Syd took the list, double-checked. Just one Blake, Blake Hunter, and he lived in Malibu. Syd stuffed the list back in her backpack, stood up. “Mr. and Mrs. Waterman, thank you very much.”

“Detective,” Betty said, “Do you think Alice is right? Do you think we sold her out?”

“Don’t ask her that,” Cliff said. “She won’t give us an honest answer. I mean, you can’t really, can you?” Cliff asked Syd. “You’re just going to say what we want to hear.”

“And what is it you want to hear?” Syd asked.

“Betty wants to hear that we did the right thing,” Cliff said. “Which we did.”

“Let me ask you this,” Syd said. “When the lawyer offered the cash settlement, did you ask Alice which she would prefer, the money or a trial?”

“Of course not, she was just a kid, besides she was in no state of mind to decide.”
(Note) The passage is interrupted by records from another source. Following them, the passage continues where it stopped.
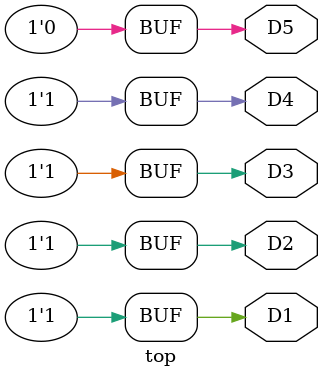
<source format=v>
`default_nettype none

module top (
	output wire	D1,
	output wire	D2,
	output wire	D3,
	output wire	D4,
	output wire	D5
);

	assign D1 = 1;
	assign D2 = 1;
	assign D3 = 1;
	assign D4 = 1;
	assign D5 = 0;

endmodule

</source>
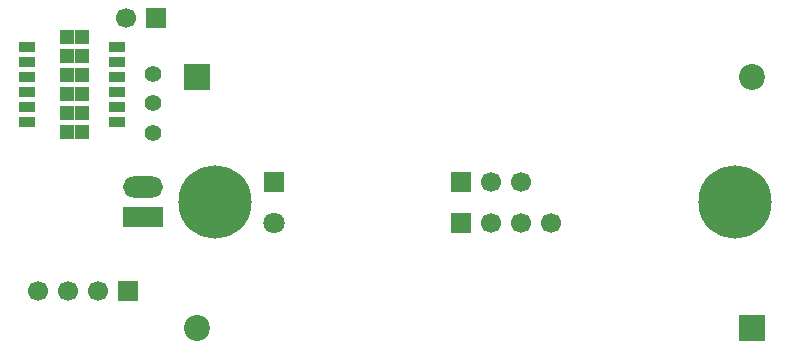
<source format=gbs>
G04 #@! TF.FileFunction,Soldermask,Bot*
%FSLAX46Y46*%
G04 Gerber Fmt 4.6, Leading zero omitted, Abs format (unit mm)*
G04 Created by KiCad (PCBNEW 4.0.1-stable) date 24.01.2016 23:52:11*
%MOMM*%
G01*
G04 APERTURE LIST*
%ADD10C,0.100000*%
%ADD11C,6.200000*%
%ADD12R,1.700000X1.700000*%
%ADD13C,1.700000*%
%ADD14R,1.280000X1.200000*%
%ADD15C,1.400000*%
%ADD16R,1.470000X0.960000*%
%ADD17R,2.200000X2.200000*%
%ADD18C,2.200000*%
%ADD19R,1.800000X1.800000*%
%ADD20C,1.800000*%
%ADD21R,3.400000X1.800000*%
%ADD22O,3.400000X1.800000*%
G04 APERTURE END LIST*
D10*
D11*
X152000000Y-108000000D03*
D12*
X103000000Y-92400000D03*
D13*
X100460000Y-92400000D03*
D14*
X96760000Y-102000000D03*
X95440000Y-102000000D03*
X96760000Y-100400000D03*
X95440000Y-100400000D03*
X96760000Y-98800000D03*
X95440000Y-98800000D03*
X96760000Y-97200000D03*
X95440000Y-97200000D03*
D15*
X102800000Y-97100000D03*
X102800000Y-99600000D03*
X102800000Y-102100000D03*
D14*
X96760000Y-95600000D03*
X95440000Y-95600000D03*
X96760000Y-94000000D03*
X95440000Y-94000000D03*
D11*
X108000000Y-108000000D03*
D16*
X92132000Y-101220000D03*
X92132000Y-99950000D03*
X92132000Y-98680000D03*
X92132000Y-97410000D03*
X92132000Y-96140000D03*
X92132000Y-94870000D03*
X99752000Y-94870000D03*
X99752000Y-96140000D03*
X99752000Y-97410000D03*
X99752000Y-98680000D03*
X99752000Y-99950000D03*
X99752000Y-101220000D03*
D17*
X106500000Y-97400000D03*
D18*
X153500000Y-97400000D03*
D17*
X153500000Y-118600000D03*
D18*
X106500000Y-118600000D03*
D19*
X113000000Y-106250000D03*
D20*
X113000000Y-109750000D03*
D12*
X100610000Y-115500000D03*
D13*
X98070000Y-115500000D03*
X95530000Y-115500000D03*
X92990000Y-115500000D03*
D12*
X128800000Y-106300000D03*
D13*
X131340000Y-106300000D03*
X133880000Y-106300000D03*
D12*
X128800000Y-109700000D03*
D13*
X131340000Y-109700000D03*
X133880000Y-109700000D03*
X136420000Y-109700000D03*
D21*
X101889000Y-109270000D03*
D22*
X101889000Y-106730000D03*
M02*

</source>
Syd nodded. She knew what she should say, and Syd also knew the truth. She chose. “You did do the right thing, for you. You spared yourself the embarrassment of everyone learning in open court that your daughter was promiscuous. But you did a terrible disservice to your daughter. You prevented her from fighting back against the men who raped her, from punishing the men who raped her. The men she is punishing now. So not only did you betray Alice, you are responsible for turning your daughter from rape victim into a murderer.”

Cliff stared at Syd, stunned by her honesty. Betty was shocked too. But it didn’t stop her from turning to her husband with an, I told you so glare on her face.

“Is that what you wanted to hear, Mr. Waterman?” Syd left without waiting for an answer.